### PASSAGE SHOWN
========================================================================

I just noticed this message was back up on the list. Over the weekend, I soldered up this project on a pad per hole veroboard with a standalone ATMega328P replacing the Arduino on the board itself. I also increased the number of displays and 7219s to 8. I am going to rework the software soon to try to get rid of that scrolling choppiness bug. I think I may have to bypass the MAX7219 library and bitbang the chips myself. Hopefully I can figure it out. Glad you got it to work for you.

" I think I may have to bypass the MAX7219 library and bitbang the chips myself."
I would suggest using SPI.transfer() to send data to the MAX7129's. That will help your speed a lot.
Send out 64 bytes as one burst at whatever rate you update the display, with all devices daisy chained:

digitalWrite(SS_pins, LOW)
for (x=0; x<64; x=x+1){
SPI.transfer(displayArray[x]);
}
digitalWrite(SS_pins, HIGH);

speed it up more by using direct port manipulation to set & clear SS_pins:

PORTB = PORTB & B11111110; //clear bit 0
PORTB + PORTB | B00000001;  // set bit 0

make it really fast by skipping the for:next looping and just use 64 SPI.tranfers in a row

void loop(){
currentMillis = millis();
if ( (currentMillis - previousMillis) >=2){ // 2mS elapsed? 
// The following will be quick - (1/16,000,000 * 64 bytes * 8 bits/byte)* 10? for reading the array = 0.3mS ??
previousMillis = previousMillis+2;
PORTB = PORTB & B11111110; //clear bit 0, use whatever port/bit you have - such as the SS/D10 pin
SPI.transfer(displayArray[0]);
SPI.transfer(displayArray[1]);
SPI.transfer(displayArray[2]);
:
:
SPI.transfer(displayArray[61]);
SPI.transfer(displayArray[62]);
SPI.transfer(displayArray[63]);
PORTB + PORTB | B00000001;  // set bit 0
}
//update your array however you're going to
}

I am saving on memory by having no display buffer at all. The code generates the bits from the display message, display font, and current position every time it sends data to the MAX7219 chips, which is every time it scrolls a column over. But all of that interface code I can use, thank you.

========================================================================

### EXERCISE
Copy everything in the MAX7219 discussion from "speed it up" down to "array = 0.3mS ??", substituting "nowMillis" for "currentMillis" throughout.

Stored items
========================================================================

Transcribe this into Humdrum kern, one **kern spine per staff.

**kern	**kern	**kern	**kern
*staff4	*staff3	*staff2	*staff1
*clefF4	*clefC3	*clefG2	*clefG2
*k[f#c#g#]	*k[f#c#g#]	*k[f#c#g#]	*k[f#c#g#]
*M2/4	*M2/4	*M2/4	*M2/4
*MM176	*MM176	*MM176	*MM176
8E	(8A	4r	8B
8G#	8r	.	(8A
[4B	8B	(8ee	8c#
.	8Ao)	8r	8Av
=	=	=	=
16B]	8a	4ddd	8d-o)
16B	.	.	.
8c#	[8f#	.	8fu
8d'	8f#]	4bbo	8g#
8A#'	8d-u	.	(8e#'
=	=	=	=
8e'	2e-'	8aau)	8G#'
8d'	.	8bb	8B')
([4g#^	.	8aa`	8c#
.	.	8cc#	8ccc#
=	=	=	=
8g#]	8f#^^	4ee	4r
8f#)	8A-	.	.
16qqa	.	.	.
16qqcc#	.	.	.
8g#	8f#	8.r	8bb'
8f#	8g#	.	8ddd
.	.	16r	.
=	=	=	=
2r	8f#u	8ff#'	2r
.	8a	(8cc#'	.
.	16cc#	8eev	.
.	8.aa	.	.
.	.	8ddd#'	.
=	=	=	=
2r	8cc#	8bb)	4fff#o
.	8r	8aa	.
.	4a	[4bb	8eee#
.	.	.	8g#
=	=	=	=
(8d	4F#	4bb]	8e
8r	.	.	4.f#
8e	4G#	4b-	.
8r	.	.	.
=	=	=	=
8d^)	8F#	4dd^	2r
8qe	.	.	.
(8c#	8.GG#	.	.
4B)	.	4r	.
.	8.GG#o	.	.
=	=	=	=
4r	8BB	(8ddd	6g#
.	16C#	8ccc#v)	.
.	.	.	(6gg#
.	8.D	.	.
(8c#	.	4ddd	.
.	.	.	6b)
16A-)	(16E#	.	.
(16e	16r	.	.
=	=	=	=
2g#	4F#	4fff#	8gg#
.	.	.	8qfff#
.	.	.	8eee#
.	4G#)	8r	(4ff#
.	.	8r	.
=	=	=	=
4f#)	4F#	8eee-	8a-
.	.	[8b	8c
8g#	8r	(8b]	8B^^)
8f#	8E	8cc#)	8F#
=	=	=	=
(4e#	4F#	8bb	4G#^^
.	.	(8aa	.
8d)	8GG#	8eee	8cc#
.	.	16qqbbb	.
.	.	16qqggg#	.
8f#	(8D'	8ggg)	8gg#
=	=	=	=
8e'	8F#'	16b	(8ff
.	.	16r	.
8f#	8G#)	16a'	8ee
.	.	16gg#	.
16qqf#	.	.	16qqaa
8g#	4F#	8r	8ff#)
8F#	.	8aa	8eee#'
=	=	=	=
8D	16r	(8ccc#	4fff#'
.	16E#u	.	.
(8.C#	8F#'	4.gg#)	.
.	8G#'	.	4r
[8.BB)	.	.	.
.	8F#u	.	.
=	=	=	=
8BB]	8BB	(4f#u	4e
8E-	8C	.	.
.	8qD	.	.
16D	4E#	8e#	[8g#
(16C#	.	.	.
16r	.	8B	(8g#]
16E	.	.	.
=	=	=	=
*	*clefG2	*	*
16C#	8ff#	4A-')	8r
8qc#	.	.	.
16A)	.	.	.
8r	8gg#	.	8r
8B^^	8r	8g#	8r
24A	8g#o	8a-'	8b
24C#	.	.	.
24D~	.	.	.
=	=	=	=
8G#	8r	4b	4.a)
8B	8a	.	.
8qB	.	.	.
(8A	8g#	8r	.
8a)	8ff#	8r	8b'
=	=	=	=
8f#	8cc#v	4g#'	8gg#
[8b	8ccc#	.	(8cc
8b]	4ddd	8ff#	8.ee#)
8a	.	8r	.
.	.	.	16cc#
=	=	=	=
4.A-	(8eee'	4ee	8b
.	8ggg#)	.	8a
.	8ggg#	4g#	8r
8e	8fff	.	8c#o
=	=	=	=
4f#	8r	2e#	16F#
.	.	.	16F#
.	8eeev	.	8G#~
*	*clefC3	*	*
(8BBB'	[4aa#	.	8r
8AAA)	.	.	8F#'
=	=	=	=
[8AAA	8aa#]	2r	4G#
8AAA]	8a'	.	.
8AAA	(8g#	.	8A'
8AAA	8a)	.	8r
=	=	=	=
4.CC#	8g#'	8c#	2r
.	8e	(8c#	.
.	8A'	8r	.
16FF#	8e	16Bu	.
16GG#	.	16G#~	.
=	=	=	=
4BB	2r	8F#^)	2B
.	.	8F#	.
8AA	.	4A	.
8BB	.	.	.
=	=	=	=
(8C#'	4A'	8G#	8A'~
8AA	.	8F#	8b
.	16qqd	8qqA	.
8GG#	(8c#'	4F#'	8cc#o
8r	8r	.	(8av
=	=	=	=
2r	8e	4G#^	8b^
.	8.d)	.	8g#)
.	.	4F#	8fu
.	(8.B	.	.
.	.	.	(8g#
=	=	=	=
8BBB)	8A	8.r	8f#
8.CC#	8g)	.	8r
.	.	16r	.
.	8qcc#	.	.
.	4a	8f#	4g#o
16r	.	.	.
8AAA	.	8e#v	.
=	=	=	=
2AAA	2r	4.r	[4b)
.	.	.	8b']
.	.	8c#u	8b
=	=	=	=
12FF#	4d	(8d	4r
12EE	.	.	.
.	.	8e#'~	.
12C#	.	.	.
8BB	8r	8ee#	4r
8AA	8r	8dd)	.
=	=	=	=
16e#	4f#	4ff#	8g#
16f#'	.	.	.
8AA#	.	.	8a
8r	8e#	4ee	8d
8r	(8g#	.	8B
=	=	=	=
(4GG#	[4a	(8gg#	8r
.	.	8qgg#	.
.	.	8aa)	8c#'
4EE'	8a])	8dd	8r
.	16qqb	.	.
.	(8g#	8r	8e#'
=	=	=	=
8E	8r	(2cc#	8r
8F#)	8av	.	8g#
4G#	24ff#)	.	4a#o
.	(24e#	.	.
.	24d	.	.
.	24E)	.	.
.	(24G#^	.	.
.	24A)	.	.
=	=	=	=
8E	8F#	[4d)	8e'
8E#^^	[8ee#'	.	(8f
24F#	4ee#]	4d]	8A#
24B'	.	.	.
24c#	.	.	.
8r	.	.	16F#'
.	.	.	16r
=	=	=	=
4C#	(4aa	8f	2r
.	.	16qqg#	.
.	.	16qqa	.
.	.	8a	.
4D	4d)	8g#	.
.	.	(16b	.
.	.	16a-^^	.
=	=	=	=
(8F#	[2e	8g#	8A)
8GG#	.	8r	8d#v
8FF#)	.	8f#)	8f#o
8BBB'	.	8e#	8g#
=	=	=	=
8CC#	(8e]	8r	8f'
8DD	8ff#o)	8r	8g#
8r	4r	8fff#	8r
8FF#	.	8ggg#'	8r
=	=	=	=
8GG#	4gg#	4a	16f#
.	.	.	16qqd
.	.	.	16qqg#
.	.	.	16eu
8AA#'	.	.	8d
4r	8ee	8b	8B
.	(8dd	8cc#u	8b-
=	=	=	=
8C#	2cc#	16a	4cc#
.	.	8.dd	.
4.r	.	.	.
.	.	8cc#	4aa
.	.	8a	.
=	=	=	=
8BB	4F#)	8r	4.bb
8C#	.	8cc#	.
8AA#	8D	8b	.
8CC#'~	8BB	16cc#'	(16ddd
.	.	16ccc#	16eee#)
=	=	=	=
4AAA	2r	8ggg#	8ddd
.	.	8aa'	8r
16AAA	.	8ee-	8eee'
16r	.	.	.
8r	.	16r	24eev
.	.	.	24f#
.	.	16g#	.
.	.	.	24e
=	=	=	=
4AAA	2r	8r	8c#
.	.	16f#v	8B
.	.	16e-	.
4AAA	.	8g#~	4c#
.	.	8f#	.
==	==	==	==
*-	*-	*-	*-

========================================================================

### RESULT OF THIS EXERCISE
speed it up more by using direct port manipulation to set & clear SS_pins:

PORTB = PORTB & B11111110; //clear bit 0
PORTB + PORTB | B00000001;  // set bit 0

make it really fast by skipping the for:next looping and just use 64 SPI.tranfers in a row

void loop(){
nowMillis = millis();
if ( (nowMillis - previousMillis) >=2){ // 2mS elapsed? 
// The following will be quick - (1/16,000,000 * 64 bytes * 8 bits/byte)* 10? for reading the array = 0.3mS ??